Marjhonelly Contepcion beispielsweise schlägt konkret ein Jugendhaus hier vor: Mit Terrasse draußen, mit Bibliothek, Bar oder Kursräumen innen. "Offener Raum und Jugendtreff" nennt Lea Maurer ihr ähnliches Konzept. Damit böten die angehenden Architektinnen eigentlich eine drängende Problemlösung für den Ort: Der jetzige Jugendtreff Bauhof liegt abseits, weshalb der Gemeinderat über die Verlagerung ernsthaft nachdenkt. "Der Jugendtreff hat nicht, was der Bahnhof hat", ergänzt Prof. Nadja Letzel.

Bahnhof im Fokus

Doch kürzlich hatten Verwaltung und Vereine in einer Gemeinderatssitzung bereits eigene Ideen präsentiert. "Uns ist ein Kultur- und Jugendtreff im Kernort wichtiger", gibt Bürgermeister Uwe Emmert (CSU) den Studentenideen am östlichen Ende des Ortes deshalb wenig Chancen auf Verwirklichung.

Dennoch: Emmert wie auch viele Gemeinderatsmitglieder und zahlreiche Bürger beugten sich sehr interessiert über die ausgestellten Entwürfe.

Über den Bahnhof hatten ohnehin nicht nur die Studierenden von außen, sondern auch die Schulkinder der 4. Klasse aus dem Ort nachgedacht.

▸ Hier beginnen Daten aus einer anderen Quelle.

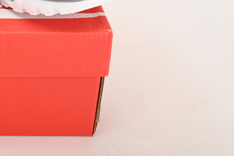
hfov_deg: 18.3
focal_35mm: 104
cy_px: -35
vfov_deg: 12.8
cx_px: -71
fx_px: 676
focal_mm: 37
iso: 100
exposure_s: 1/200
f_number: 11
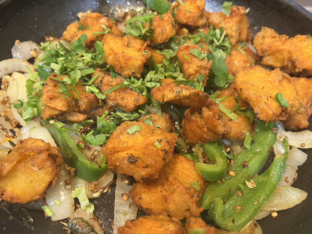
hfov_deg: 60.0
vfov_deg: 46.8
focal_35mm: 30
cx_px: 157
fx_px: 270
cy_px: 126
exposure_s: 1/50
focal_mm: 5.7
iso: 320
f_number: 1.5
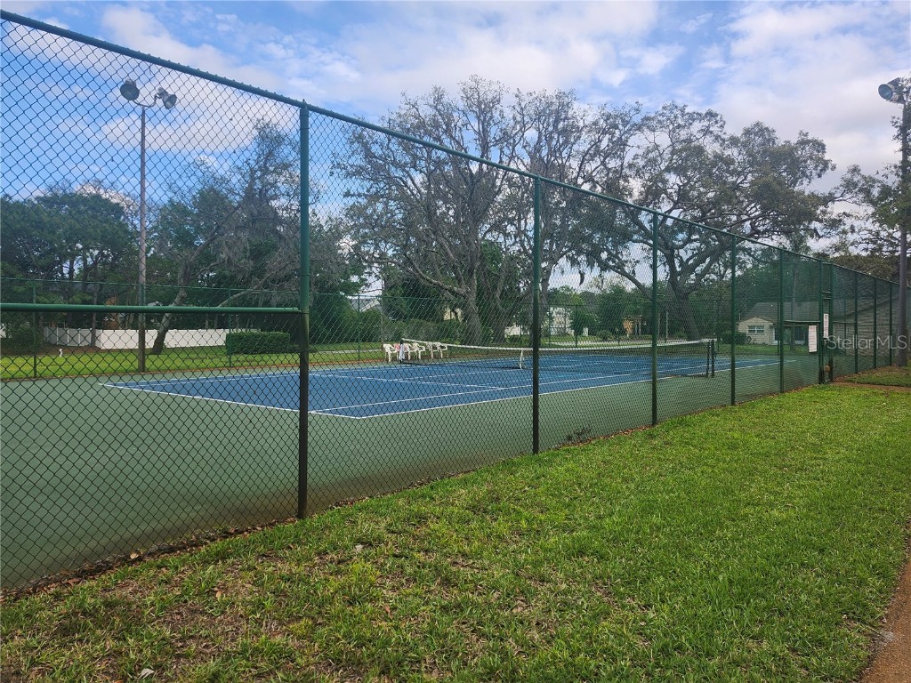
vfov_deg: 58.9
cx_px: 456
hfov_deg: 73.9
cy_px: 342
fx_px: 605
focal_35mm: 23
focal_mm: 5.54
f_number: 1.8
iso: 25
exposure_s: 1/885
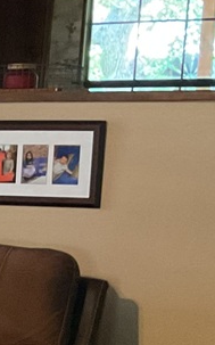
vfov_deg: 14.0
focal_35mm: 146
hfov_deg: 7.7
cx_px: -449
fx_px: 1371
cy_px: 384
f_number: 1.8
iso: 320
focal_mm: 3
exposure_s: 1/40
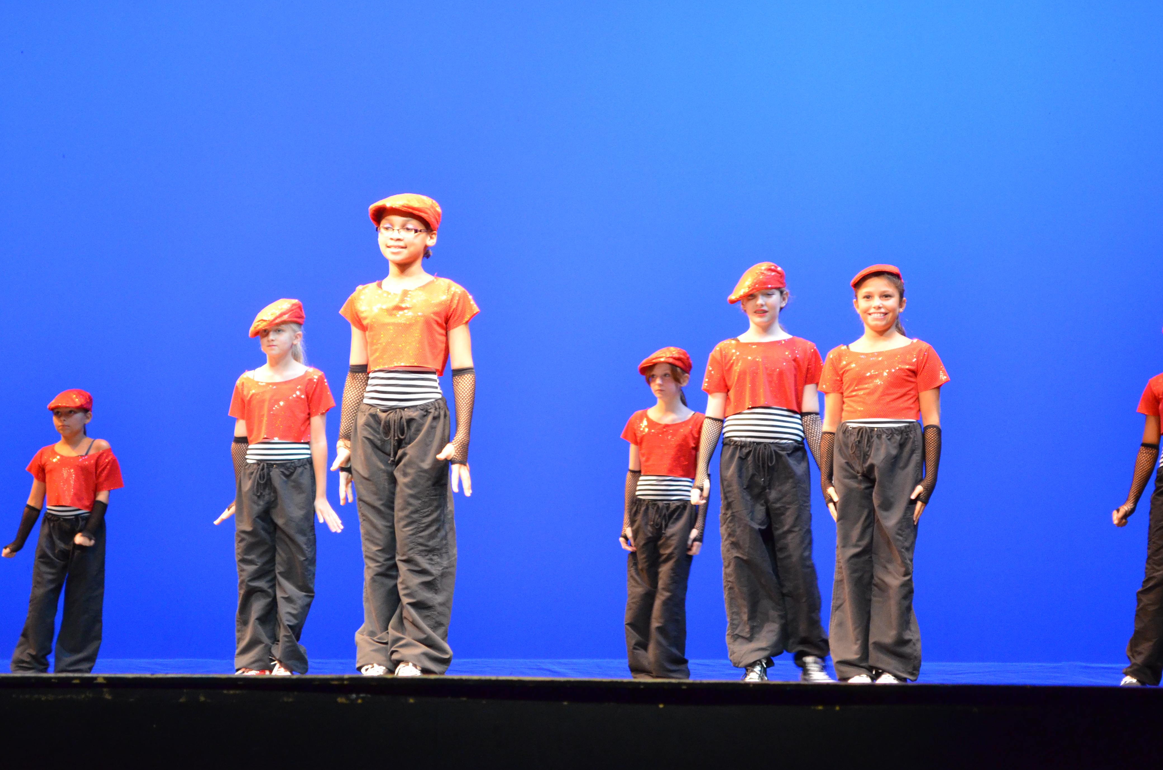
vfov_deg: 14.0
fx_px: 3146
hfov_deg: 20.9
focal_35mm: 98
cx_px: 666
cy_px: 347
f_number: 5.6
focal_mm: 55
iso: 2500
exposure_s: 1/30
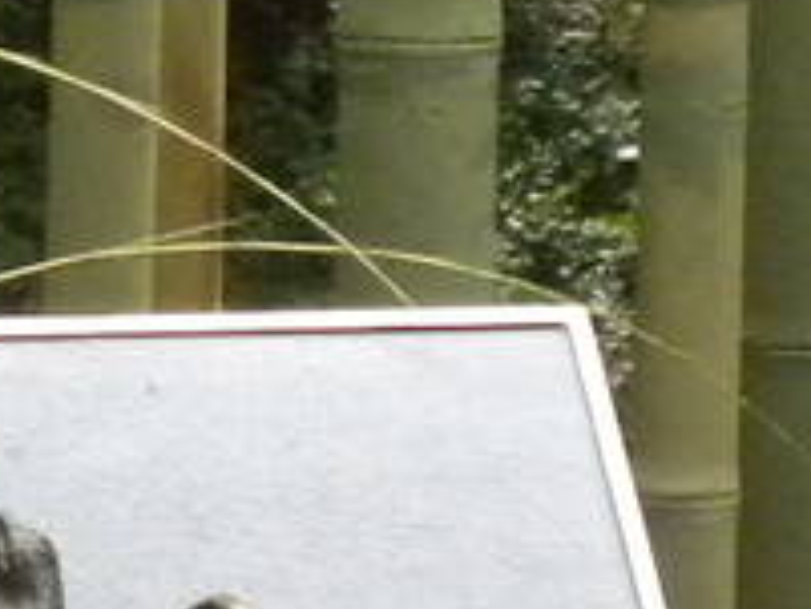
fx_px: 6892
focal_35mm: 294
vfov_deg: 5.1
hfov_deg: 6.6
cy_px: 294
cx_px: -383
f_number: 3.5
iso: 400
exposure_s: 1/523
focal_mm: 6.6
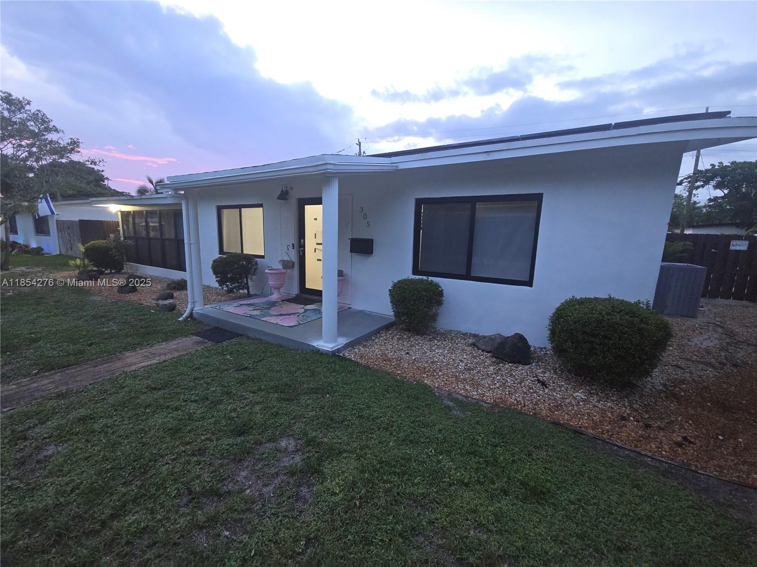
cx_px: 378
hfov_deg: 106.2
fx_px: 284
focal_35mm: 13
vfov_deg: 89.9
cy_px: 284
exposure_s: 1/60
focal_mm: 2.2
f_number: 2.2
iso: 500
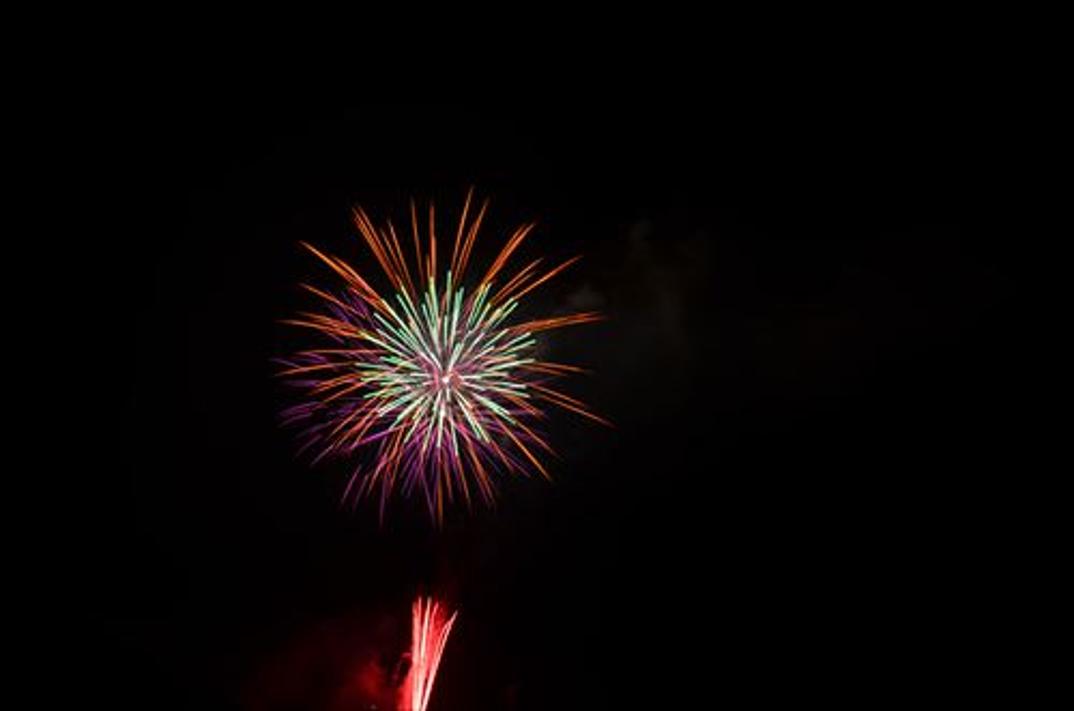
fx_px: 1786
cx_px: 537
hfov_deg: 33.5
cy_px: 356
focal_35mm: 60
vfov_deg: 22.5
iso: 100
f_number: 13
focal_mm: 40
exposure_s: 1.5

Ihre Entwürfe aus Karton sahen jedenfalls meist so aus, als würden sie sich dort einen (Kinder-)Treffpunkt wünschen. Und so gab auch Matthias Dießl, Fürths Landrat, nicht nur deshalb den Verantwortlichen den Rat, "aufgeschlossen zu sein, jemanden von außen reinzulassen, mal über den Tellerrand zu schauen". Den Gedankenaustausch an diesem Abend befeuerte sogar die Verpflegung. Von der Gemeinde bereitgestellt wurden Getränke sowie "150 Semmeln und 100 Bratwürste. Wir haben also auch an die Vegetarier gedacht", erklärte Bürgermeister Emmert, und hatte damit die Lacher auf seiner Seite.